A second volume co-edited by Helena was published by the Australian Museum from 1890 to 1898. AW Scott never saw this as he died in 1883.
The success of the Lepidoptera opened many doors for the sisters. They were awarded the rare privilege of honorary membership of the Entomological Society of NSW and received numerous requests for commissions. Over the next few decades they would produce most of the art for science publications in Sydney including Gerard Krefft’s Snakes of Australia (1869), Australian Fossil Remains (1870) and Mammals of Australia (1871), Edward Ramsay’s On the Oology of Australia(proposed but never published) and JC Cox’s Monograph of Australian Land Shells (1868). These are still used by scientists today.
Changing circumstances and commercial work
Helena married Edward Forde in 1864 and left Ash Island. The following year she accompanied him on his survey of the Darling River. While on this trip she collected specimens and material for her proposed illustrated book on the flora of the Darling. However, she and Edward contracted fever and Edward died in June 1866. On returning to Sydney, Helena gave all her material to William Woolls for his Contribution to the Flora of Australia (1867).
Harriet, Mary Ann and AW Scott left Ash Island in 1866 after Mrs Scott’s death and Scott’s bankruptcy. Helena joined them in Sydney later that year after Edward’s death. Their father’s bankruptcy forced the sisters to seek payment for their art and endure the perceived social shame for doing so.
‘In a week or so we shall leave this place poorer than we ever were in our lives, and I am and shall be until poor Papa gets something to do, working to gain a livelihood for us three. We give up every article that belongs to us and if I can take my drawing materials I shall think myself fortunate. With these I hope to be able to make enough to live in a very small way for a time ... You do not know how very, very disagreeable it is to me ... to talk about money to any gentleman but I cannot help it and if I do not do this for anybody that requires painting done, I must leave Papa and Mary and go out as a governess, and that I really should not like ...’ (Harriet to Edward Ramsay, 1866)
‘... let nobody know you are paying me for doing them for you. I don’t care what I tell you Ned ... I know I can trust you, but I should be sorry that anybody else should know, and Papa would be mad.’ (Harriet to Edward Ramsay, 1866)
Helena and Harriet also excelled in painting plants and wildflowers, themes more in line with the expected ‘hobbies’ of females, and did so throughout their lives. Helena designed the wildflower images that appeared on the first Australian-themed Christmas cards, marketed by the Sydney publishers Turner and Henderson in 1879. In the following year Harriet designed a similar set of twelve. Harriet also drew botanical illustrations for the Railway Guide to New South Wales first, second and third editions published in 1879, 1884 and 1886.
The sisters continued to draw and paint commercially throughout their lives, although Harriet did much less work after her marriage to Dr Cosby William Morgan in 1882, becoming step-mother to his four daughters. Helena was still actively seeking work in her 70s.

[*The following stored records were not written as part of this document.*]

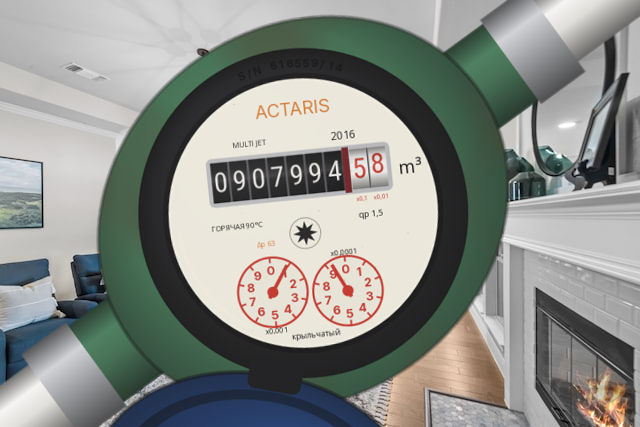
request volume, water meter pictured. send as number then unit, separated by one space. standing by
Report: 907994.5809 m³
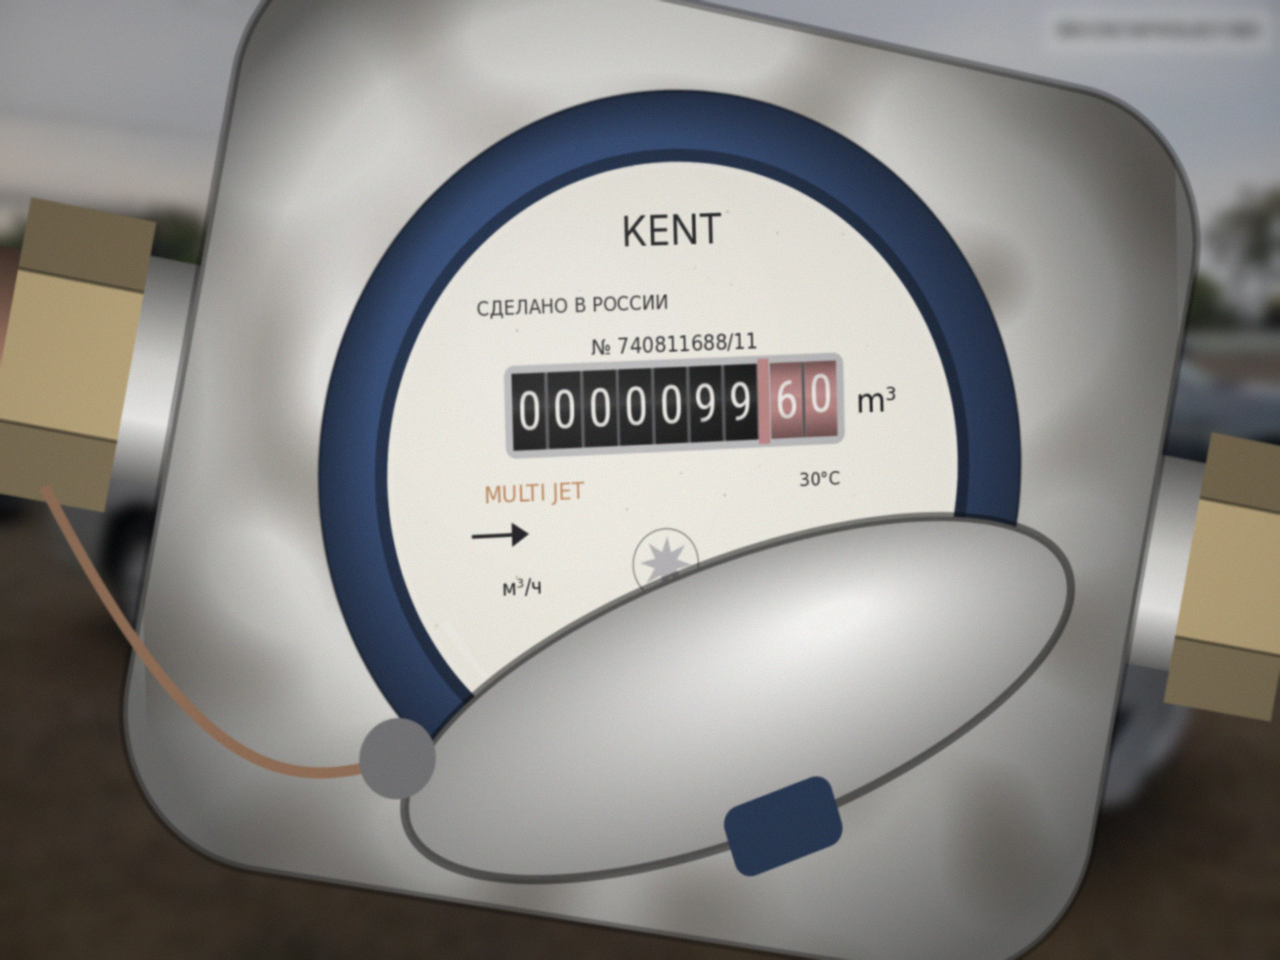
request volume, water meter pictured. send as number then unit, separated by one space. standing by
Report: 99.60 m³
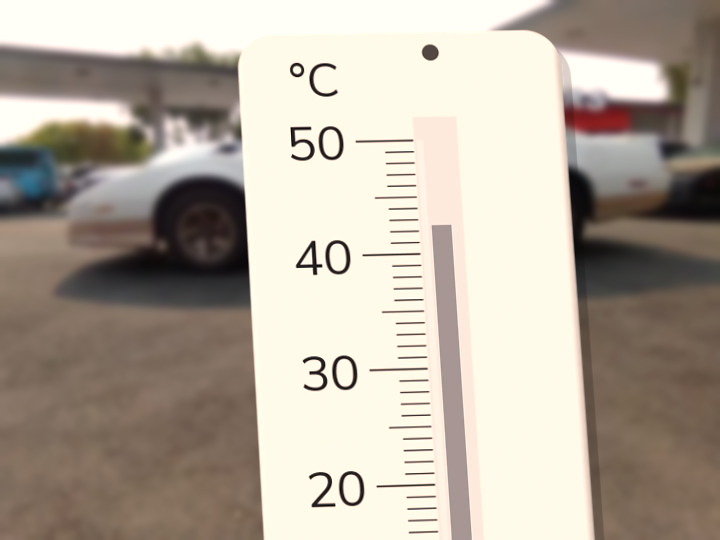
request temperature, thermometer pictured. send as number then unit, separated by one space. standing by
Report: 42.5 °C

Harriet died in Granville in 1907 and Helena in Harris Park in 1910. Neither left any descendants.
Published works and notes
Other scientific illustrations
The Scott sisters' artistic talents were not limited to depicting moths and butterflies. With their father's contacts and the publication of Australian Lepidoptera and their Transformations, the girls’ fame spread and commissions flowed in from local and overseas patrons - for subjects as diverse as plants, shells, eggs, reptiles, plants, fossils and mammals. Over a few industrious decades they produced most of the artwork for scientific literature in Sydney.